This investigation has confirmed previous studies of uveal melanoma that suggested that these cells are responsive to HGF.
21 Although some movement in response to HGF was thought to be due to random motility, the observation that all tumors studied had a significant response to HGF, which was relatively high in comparison with the response to other factors tested, suggests specific involvement of HGF in uveal melanoma metastasis
(Fig. 3) . It is also of particular interest that cultures classified as noninvasive and weakly invasive, showed the greatest responses to HGF and that such increased responses were not seen with the other stimulatory factors. There are several possible explanations for this effect. First, in this situation, it is possible that, these invasive melanomas (SOM-196B, -267, -277, -279, -280, -282, -288, -289, and -290) are already stimulated by autocrine HGF, additional stimulation by inclusion of this growth factor in the assay would only produce a limited response in comparison to weakly invasive melanomas (SOM-157d, -281, and -286) where autocrine stimulation may be less apparent. Evidence suggests that invasive uveal melanoma cells are capable of expressing HGF, with micrometastases in the liver having been found to stain positively for HGF.

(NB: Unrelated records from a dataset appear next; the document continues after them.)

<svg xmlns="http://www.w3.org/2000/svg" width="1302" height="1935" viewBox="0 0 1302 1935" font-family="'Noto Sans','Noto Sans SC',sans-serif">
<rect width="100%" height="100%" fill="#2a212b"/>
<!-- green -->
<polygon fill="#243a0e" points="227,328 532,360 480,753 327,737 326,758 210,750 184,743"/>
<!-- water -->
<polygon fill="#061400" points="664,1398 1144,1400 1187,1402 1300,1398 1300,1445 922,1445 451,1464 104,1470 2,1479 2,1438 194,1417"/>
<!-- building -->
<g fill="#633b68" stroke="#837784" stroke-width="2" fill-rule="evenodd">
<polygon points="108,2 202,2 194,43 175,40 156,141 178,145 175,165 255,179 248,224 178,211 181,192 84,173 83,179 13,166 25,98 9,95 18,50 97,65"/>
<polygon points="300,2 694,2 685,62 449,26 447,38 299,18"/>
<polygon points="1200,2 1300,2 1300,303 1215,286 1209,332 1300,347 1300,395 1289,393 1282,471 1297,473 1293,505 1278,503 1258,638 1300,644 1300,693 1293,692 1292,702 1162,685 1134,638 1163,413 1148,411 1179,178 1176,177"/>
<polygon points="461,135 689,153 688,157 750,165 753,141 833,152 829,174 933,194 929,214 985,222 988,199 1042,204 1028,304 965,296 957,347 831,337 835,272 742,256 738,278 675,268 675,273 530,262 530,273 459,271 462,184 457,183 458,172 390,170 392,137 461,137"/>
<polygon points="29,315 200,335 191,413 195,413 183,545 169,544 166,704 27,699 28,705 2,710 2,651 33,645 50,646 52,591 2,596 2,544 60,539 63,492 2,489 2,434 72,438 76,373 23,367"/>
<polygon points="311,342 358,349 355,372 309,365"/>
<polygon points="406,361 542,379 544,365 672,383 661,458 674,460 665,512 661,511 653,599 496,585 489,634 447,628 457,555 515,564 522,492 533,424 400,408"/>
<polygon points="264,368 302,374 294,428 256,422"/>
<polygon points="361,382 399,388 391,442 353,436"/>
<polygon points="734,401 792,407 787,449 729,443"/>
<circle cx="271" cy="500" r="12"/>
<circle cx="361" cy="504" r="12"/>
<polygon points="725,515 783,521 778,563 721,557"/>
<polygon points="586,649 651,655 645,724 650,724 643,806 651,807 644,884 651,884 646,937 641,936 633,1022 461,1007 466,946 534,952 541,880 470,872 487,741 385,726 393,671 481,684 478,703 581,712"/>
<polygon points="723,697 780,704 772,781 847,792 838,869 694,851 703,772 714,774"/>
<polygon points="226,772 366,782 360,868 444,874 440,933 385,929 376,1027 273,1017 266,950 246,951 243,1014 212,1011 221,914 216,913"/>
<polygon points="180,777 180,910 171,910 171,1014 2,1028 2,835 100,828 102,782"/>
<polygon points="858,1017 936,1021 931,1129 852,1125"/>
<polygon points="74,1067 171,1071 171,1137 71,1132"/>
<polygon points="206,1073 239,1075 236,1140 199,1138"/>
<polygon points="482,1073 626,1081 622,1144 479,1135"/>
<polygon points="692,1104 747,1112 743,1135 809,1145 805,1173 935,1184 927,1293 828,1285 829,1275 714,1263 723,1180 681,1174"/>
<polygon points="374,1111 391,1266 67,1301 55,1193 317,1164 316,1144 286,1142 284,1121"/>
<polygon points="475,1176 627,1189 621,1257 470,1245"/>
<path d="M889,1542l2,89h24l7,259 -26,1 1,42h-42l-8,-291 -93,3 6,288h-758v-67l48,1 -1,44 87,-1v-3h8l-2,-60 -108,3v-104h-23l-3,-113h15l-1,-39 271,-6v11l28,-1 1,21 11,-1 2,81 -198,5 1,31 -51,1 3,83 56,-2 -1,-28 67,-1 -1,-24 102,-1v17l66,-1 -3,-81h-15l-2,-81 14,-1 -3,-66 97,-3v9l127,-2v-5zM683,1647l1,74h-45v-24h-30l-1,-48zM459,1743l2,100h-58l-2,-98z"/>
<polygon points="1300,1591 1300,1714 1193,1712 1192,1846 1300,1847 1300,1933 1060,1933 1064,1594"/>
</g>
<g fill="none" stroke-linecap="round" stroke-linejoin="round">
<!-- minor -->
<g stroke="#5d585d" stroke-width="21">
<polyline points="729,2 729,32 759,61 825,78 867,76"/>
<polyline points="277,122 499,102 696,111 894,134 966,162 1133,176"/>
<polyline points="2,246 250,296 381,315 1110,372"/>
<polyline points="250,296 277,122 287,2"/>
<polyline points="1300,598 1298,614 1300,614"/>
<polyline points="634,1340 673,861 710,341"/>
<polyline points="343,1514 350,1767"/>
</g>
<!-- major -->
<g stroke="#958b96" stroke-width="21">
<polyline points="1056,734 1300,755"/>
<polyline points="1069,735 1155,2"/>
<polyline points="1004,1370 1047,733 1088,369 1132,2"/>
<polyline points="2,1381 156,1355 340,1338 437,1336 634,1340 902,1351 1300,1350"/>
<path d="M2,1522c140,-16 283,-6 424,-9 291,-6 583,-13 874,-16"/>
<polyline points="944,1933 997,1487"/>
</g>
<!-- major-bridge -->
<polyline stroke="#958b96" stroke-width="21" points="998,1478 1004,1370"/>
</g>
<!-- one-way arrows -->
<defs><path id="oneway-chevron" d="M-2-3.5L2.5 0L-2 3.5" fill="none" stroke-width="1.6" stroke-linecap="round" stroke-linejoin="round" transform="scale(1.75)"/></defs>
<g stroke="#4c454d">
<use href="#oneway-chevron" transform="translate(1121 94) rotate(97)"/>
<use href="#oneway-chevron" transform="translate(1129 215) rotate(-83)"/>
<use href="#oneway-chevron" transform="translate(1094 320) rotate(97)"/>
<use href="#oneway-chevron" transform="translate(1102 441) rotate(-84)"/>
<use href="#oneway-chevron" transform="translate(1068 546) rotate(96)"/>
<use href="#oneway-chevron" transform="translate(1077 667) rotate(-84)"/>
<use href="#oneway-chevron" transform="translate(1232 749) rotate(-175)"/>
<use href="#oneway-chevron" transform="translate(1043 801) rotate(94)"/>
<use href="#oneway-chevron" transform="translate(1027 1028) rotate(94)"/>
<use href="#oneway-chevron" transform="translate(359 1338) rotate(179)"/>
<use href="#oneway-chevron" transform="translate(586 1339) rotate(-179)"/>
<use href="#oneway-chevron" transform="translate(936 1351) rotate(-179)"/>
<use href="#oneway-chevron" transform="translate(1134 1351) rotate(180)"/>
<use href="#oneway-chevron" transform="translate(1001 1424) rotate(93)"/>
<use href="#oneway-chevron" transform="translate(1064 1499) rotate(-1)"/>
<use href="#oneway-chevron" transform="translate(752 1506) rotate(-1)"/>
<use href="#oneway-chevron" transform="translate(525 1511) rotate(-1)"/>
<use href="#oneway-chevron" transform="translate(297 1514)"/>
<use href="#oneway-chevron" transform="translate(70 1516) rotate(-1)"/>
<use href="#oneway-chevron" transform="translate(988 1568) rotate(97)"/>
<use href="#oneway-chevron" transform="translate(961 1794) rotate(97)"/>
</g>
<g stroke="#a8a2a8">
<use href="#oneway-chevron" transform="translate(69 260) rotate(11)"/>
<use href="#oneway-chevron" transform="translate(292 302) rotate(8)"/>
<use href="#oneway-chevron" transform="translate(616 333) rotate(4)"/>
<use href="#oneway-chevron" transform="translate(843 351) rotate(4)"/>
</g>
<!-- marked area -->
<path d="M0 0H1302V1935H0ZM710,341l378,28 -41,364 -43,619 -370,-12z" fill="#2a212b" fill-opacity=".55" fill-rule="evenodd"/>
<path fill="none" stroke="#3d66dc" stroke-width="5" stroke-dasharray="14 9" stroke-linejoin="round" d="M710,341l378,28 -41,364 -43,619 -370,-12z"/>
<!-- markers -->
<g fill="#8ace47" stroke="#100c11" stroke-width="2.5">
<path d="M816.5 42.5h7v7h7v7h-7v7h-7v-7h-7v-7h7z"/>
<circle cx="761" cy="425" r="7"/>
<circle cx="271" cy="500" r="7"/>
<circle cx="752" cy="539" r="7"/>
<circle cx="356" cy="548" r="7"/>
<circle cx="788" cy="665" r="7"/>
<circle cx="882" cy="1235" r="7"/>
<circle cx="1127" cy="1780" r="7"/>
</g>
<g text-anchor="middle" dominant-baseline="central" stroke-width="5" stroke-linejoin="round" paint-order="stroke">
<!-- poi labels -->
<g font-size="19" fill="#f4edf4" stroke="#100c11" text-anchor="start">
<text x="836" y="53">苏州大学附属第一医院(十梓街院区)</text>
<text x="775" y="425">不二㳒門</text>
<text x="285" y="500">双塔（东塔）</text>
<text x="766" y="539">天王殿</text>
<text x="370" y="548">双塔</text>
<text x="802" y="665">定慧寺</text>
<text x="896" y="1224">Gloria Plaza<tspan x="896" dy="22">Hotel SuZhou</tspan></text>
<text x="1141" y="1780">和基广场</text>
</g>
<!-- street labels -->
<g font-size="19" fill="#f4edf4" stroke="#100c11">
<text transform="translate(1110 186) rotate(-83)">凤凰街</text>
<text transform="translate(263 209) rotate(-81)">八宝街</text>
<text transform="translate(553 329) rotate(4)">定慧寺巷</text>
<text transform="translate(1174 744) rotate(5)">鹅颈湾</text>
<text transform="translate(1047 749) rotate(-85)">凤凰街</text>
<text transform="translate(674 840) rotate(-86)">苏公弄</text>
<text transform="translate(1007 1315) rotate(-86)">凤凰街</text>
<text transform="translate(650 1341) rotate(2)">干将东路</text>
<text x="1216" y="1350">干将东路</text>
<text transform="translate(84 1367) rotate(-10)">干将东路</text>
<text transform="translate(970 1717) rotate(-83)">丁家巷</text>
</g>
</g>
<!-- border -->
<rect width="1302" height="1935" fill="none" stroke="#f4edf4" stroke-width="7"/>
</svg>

21 Second, the difference may in part arise from the involvement of the HGF receptor, c-Met. All uveal melanoma cultures tested were found to express c-Met (data not shown), and blocking of c-Met in SOM-196B with a functional blocking antibody completely abrogated the invasive response to HGF
(Figs. 5c 5d 5e) , thus confirming that HGF directly stimulates even invasive uveal melanoma cells. However, blocking c-Met in the absence of stimulation by HGF also decreased invasion of SOM-196B, suggesting that either innate production of HGF by the tumor itself was blocked, or c-Met itself contributes to the invasive response. Certainly, much evidence exists suggesting the role of c-Met in the invasion of other tumors,
33 34 and there is growing evidence implicating both c-Met and HGF in a number of autocrine and paracrine responses in a variety of cell types, promoting, among other responses, junctional breakdown, directed migration and invasion, and cell survival. The possibility therefore exists that other pathways, perhaps used by the more invasive melanomas, are also responsible for stimulating c-Met in uveal melanomas, and recently it has been reported that autocrine TGFα, binding to its receptor (EGFR), causes phosphorylation and activation of c-Met, in the absence of HGF.
35 Therefore, by blocking c-Met, alternative pathways such as the TGFα/EGFR pathway may also be abrogated and the subsequent response prevented, potentially explaining the decrease in invasion noted after c-Met was blocked, in the absence of HGF.